# Problem to work on
Every line below that holds the string "wire" should be copied.

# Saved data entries

+ + + + +

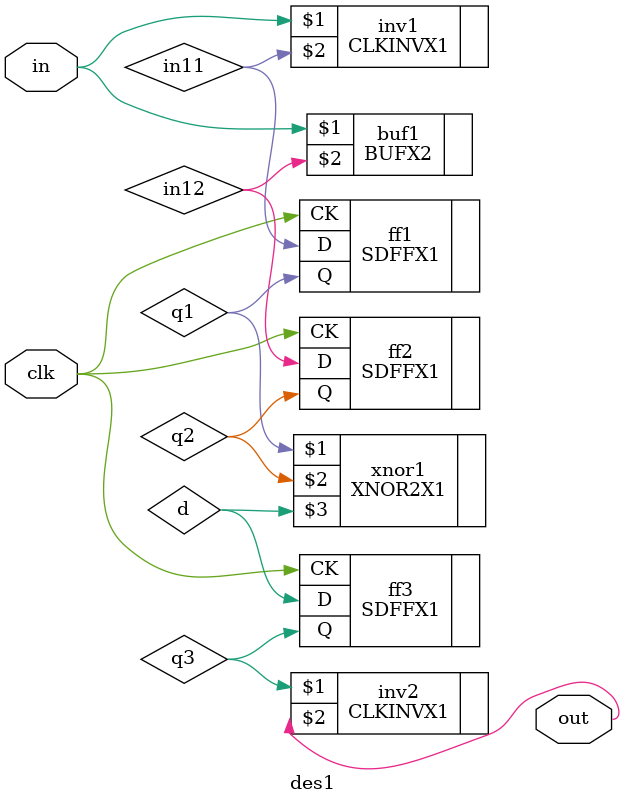
<source format=v>

module des1(input in, input clk, output out);


//CLKINVX1
//AND2X4
//XNOR2X1
//SDFFX1
//BUFX2

wire in11; wire in12; wire q1; wire q2; wire d; wire q3;

CLKINVX1 inv1(in, in11);
BUFX2 buf1(in, in12);

SDFFX1 ff1(.CK(clk), .D(in11), .Q(q1));
SDFFX1 ff2(.CK(clk), .D(in12), .Q(q2));

XNOR2X1 xnor1(q1,q2,d);
SDFFX1 ff3(.CK(clk), .D(d), .Q(q3));

CLKINVX1 inv2(q3, out);


endmodule





</source>
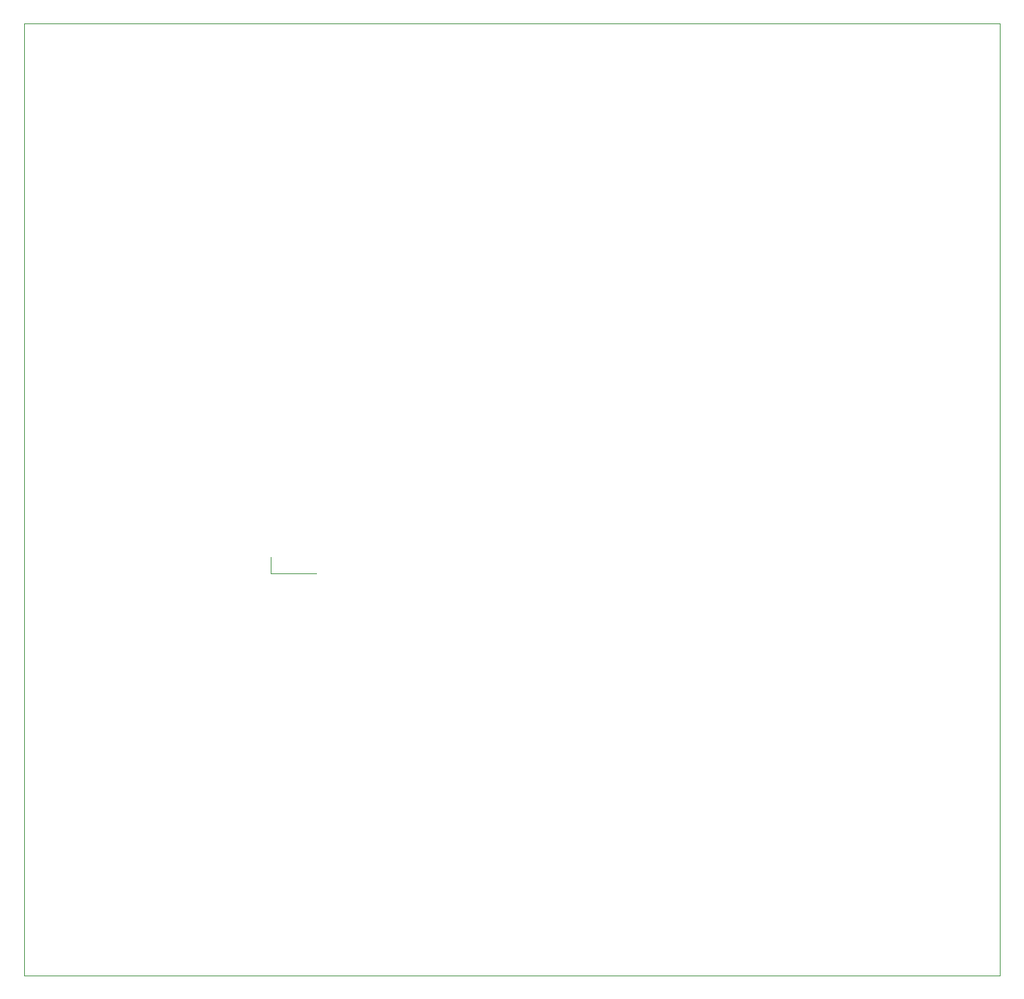
<source format=gbr>
G04 CAM350 V10.0.1 (Build 312) Date:  Fri Jul 29 09:56:06 2016 *
G04 Database: C:\arctmp\odbjob_v7\odbjob_v7.cam *
G04 Layer 7: outline+1 *
%FSLAX23Y23*%
%MOIN*%
%SFA1.000B1.000*%

%MIA0B0*%
%IPPOS*%
%LNoutline+1*%
%LPD*%
G54D10*
X14305Y10085D02*
G01Y5620D01*
X18880*
Y10085*
X14305*
X15675Y7506D02*
G01X15462D01*
Y7581*
M02*

</source>
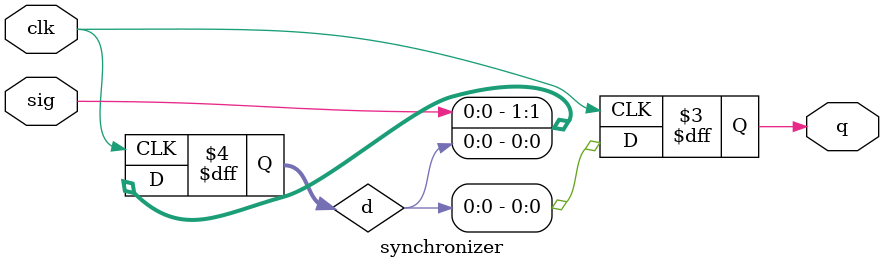
<source format=sv>
module synchronizer #(
  parameter INPUT_WIDTH = 1,
  parameter SYNC_WIDTH = 2
) (
  input wire clk,
  input wire [INPUT_WIDTH-1:0] sig,

  output reg [INPUT_WIDTH-1:0] q
);
  reg [SYNC_WIDTH * INPUT_WIDTH - 1 : 0] d;

  integer i;
  always @(posedge clk) begin
    for (i = 0; i <= SYNC_WIDTH - 2; i = i + 1) begin
      d[i] <= d[(i + 1) * INPUT_WIDTH - 1];
    end
    d[SYNC_WIDTH-1] <= sig;
    q <= d[0];
  end
endmodule

</source>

+ + + + +

# Answer to this exercise
wire in11; wire in12; wire q1; wire q2; wire d; wire q3;
  input wire clk,
  input wire [INPUT_WIDTH-1:0] sig,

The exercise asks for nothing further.